▶ [Aim of the exercise]: The reply must contain exactly the lines below from the one with "Views of one" down to the one with "Pose unit: median", both included, and nothing more; please omit the pictures.

───── Data listing

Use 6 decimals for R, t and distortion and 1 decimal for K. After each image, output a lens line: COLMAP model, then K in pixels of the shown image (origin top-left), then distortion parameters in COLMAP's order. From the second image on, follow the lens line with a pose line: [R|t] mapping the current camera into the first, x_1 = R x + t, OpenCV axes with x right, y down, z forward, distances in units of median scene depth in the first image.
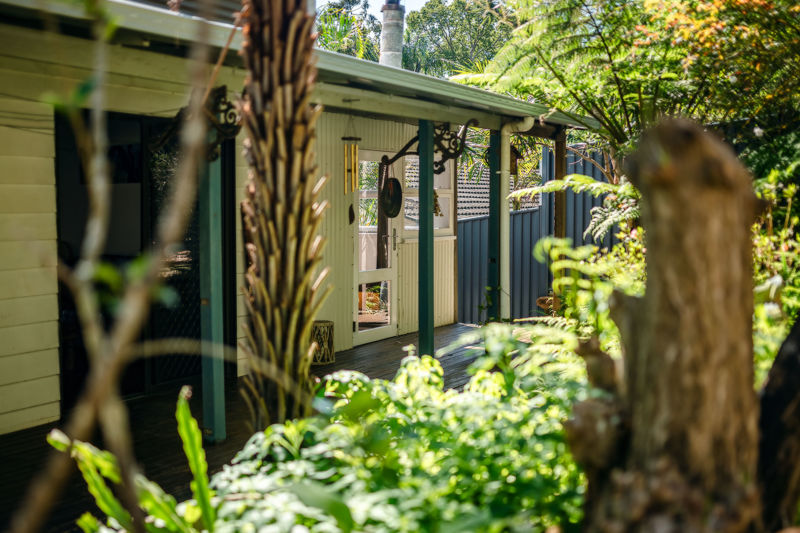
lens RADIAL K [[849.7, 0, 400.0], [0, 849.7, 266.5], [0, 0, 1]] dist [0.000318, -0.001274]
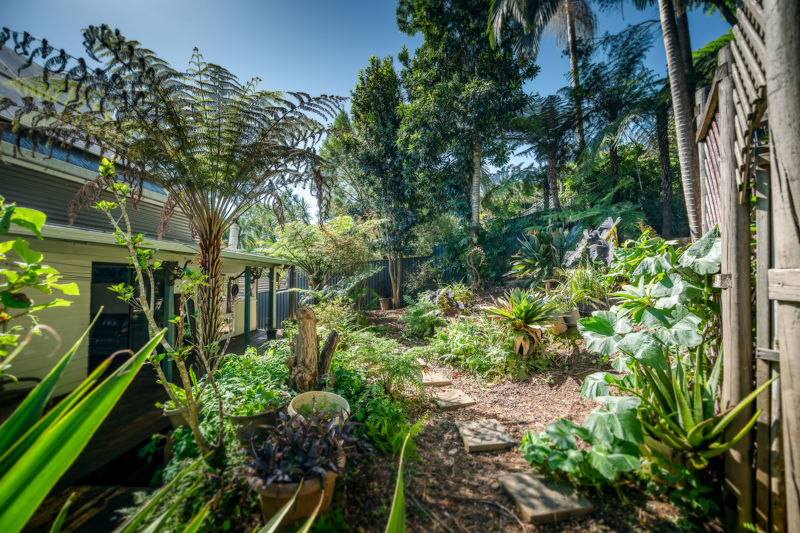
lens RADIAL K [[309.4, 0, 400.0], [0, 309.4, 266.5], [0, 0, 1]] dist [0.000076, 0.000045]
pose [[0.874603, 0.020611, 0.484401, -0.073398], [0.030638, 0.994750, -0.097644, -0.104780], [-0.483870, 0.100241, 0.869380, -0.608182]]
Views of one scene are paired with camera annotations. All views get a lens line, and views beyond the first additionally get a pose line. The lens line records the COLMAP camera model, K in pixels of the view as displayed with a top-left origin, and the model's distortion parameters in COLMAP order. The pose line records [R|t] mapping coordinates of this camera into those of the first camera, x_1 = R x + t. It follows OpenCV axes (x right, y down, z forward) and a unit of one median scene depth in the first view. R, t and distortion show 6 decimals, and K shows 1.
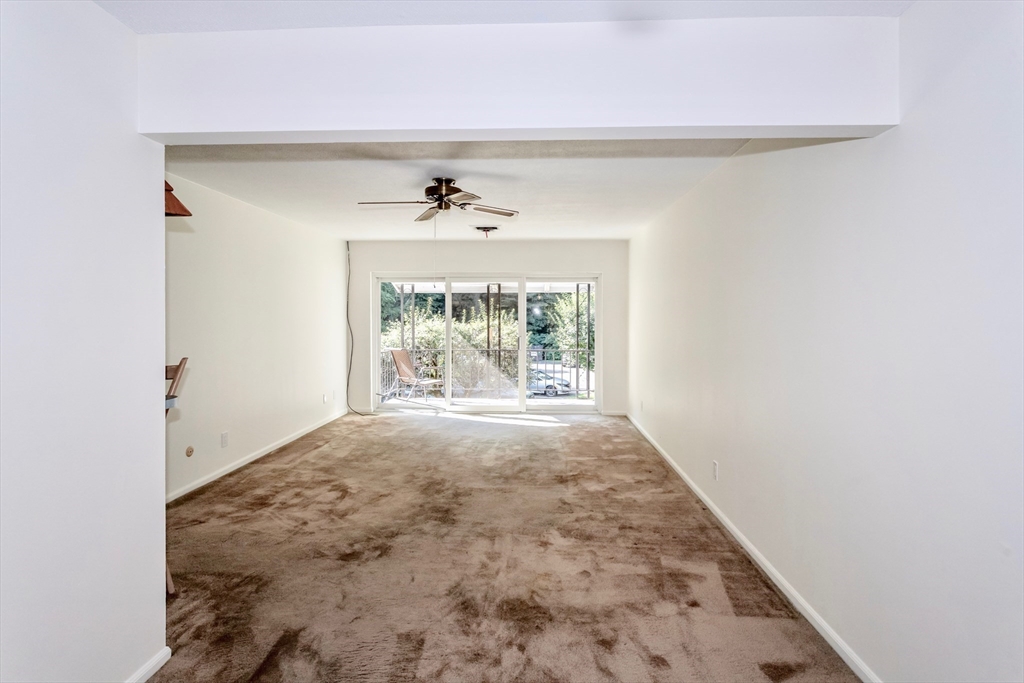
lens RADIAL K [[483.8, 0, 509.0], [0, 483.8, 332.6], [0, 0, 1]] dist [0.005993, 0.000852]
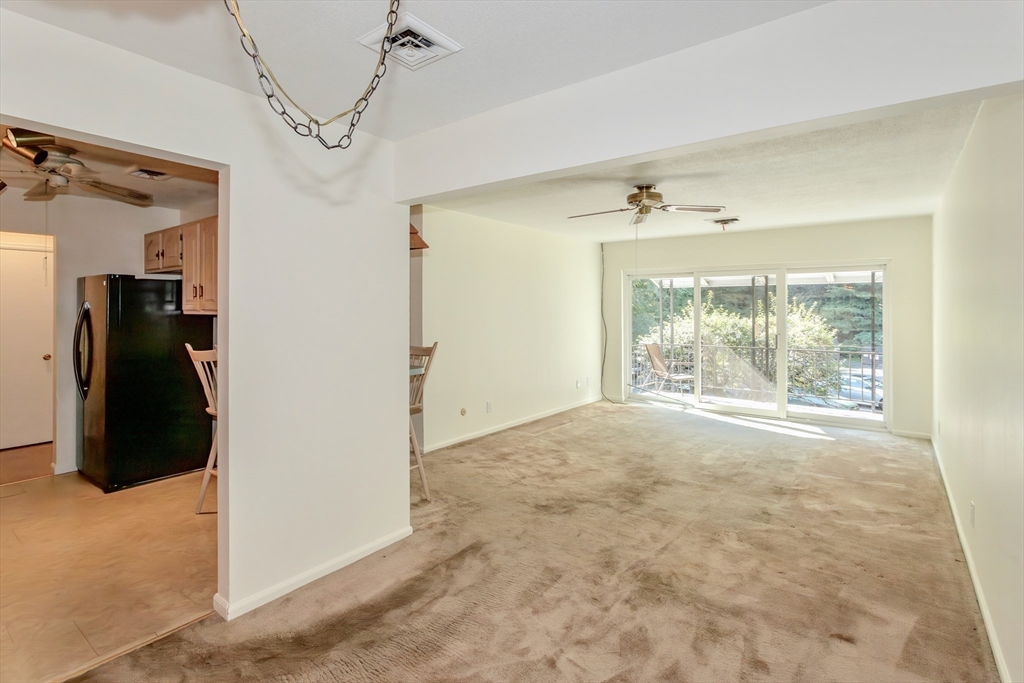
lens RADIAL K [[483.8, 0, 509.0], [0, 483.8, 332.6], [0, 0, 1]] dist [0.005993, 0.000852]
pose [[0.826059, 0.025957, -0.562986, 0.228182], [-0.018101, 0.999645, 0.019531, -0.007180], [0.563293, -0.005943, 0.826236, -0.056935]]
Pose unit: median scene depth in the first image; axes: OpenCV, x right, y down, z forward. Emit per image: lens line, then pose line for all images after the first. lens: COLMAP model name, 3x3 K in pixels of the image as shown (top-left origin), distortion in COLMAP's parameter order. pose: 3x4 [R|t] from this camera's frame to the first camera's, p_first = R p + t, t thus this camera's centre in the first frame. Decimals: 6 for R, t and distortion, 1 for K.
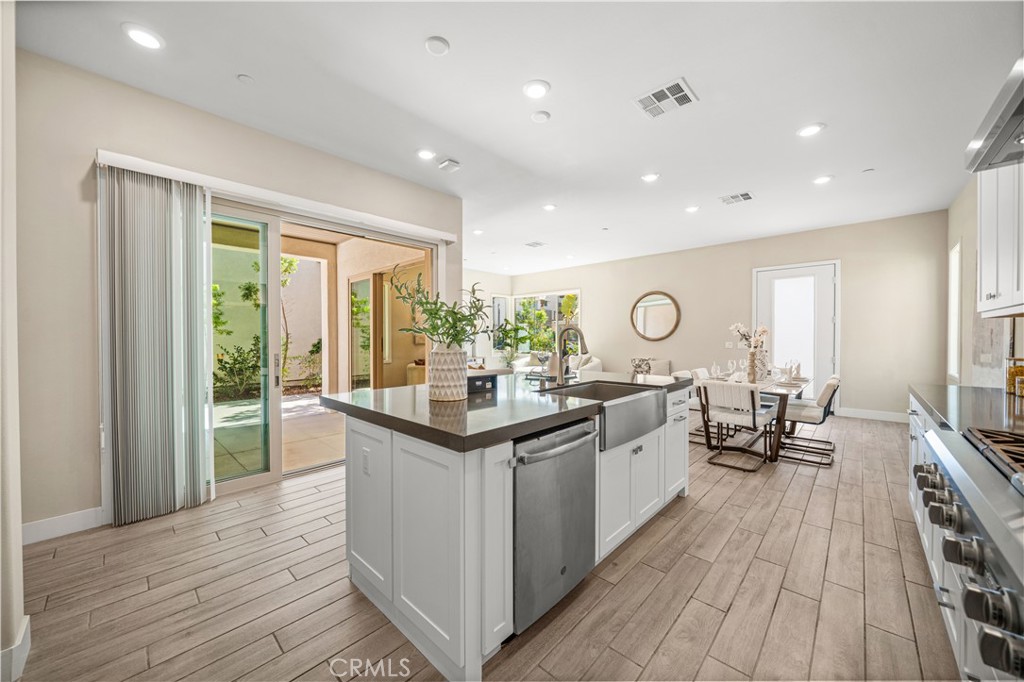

──────────
───── Data listing

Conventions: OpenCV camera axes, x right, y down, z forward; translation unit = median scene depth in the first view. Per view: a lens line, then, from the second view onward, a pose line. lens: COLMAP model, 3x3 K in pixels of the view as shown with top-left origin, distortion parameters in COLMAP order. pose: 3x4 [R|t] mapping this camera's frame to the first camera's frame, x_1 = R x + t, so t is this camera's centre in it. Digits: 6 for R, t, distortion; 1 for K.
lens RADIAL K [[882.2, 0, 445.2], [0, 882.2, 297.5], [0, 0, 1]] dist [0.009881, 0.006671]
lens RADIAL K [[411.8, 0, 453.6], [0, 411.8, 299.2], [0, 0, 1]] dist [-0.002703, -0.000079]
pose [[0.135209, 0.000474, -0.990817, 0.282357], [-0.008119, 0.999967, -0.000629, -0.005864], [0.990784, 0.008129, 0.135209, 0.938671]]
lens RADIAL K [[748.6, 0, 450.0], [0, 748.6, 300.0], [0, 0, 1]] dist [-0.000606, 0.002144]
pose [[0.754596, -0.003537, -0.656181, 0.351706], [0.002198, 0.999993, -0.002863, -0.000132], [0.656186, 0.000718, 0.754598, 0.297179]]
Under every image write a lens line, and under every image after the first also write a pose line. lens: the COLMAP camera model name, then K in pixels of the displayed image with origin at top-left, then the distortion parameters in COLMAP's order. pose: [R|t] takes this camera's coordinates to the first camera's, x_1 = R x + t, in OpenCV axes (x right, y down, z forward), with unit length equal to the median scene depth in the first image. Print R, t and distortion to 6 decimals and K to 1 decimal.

──────────

▶ [Response area]:
Views of one scene are paired with camera annotations. All views get a lens line, and views beyond the first additionally get a pose line. The lens line records the COLMAP camera model, K in pixels of the view as displayed with a top-left origin, and the model's distortion parameters in COLMAP order. The pose line records [R|t] mapping coordinates of this camera into those of the first camera, x_1 = R x + t. It follows OpenCV axes (x right, y down, z forward) and a unit of one median scene depth in the first view. R, t and distortion show 6 decimals, and K shows 1.
lens RADIAL K [[483.8, 0, 509.0], [0, 483.8, 332.6], [0, 0, 1]] dist [0.005993, 0.000852]
lens RADIAL K [[483.8, 0, 509.0], [0, 483.8, 332.6], [0, 0, 1]] dist [0.005993, 0.000852]
pose [[0.826059, 0.025957, -0.562986, 0.228182], [-0.018101, 0.999645, 0.019531, -0.007180], [0.563293, -0.005943, 0.826236, -0.056935]]
Pose unit: median scene depth in the first image; axes: OpenCV, x right, y down, z forward. Emit per image: lens line, then pose line for all images after the first. lens: COLMAP model name, 3x3 K in pixels of the image as shown (top-left origin), distortion in COLMAP's parameter order. pose: 3x4 [R|t] from this camera's frame to the first camera's, p_first = R p + t, t thus this camera's centre in the first frame. Decimals: 6 for R, t and distortion, 1 for K.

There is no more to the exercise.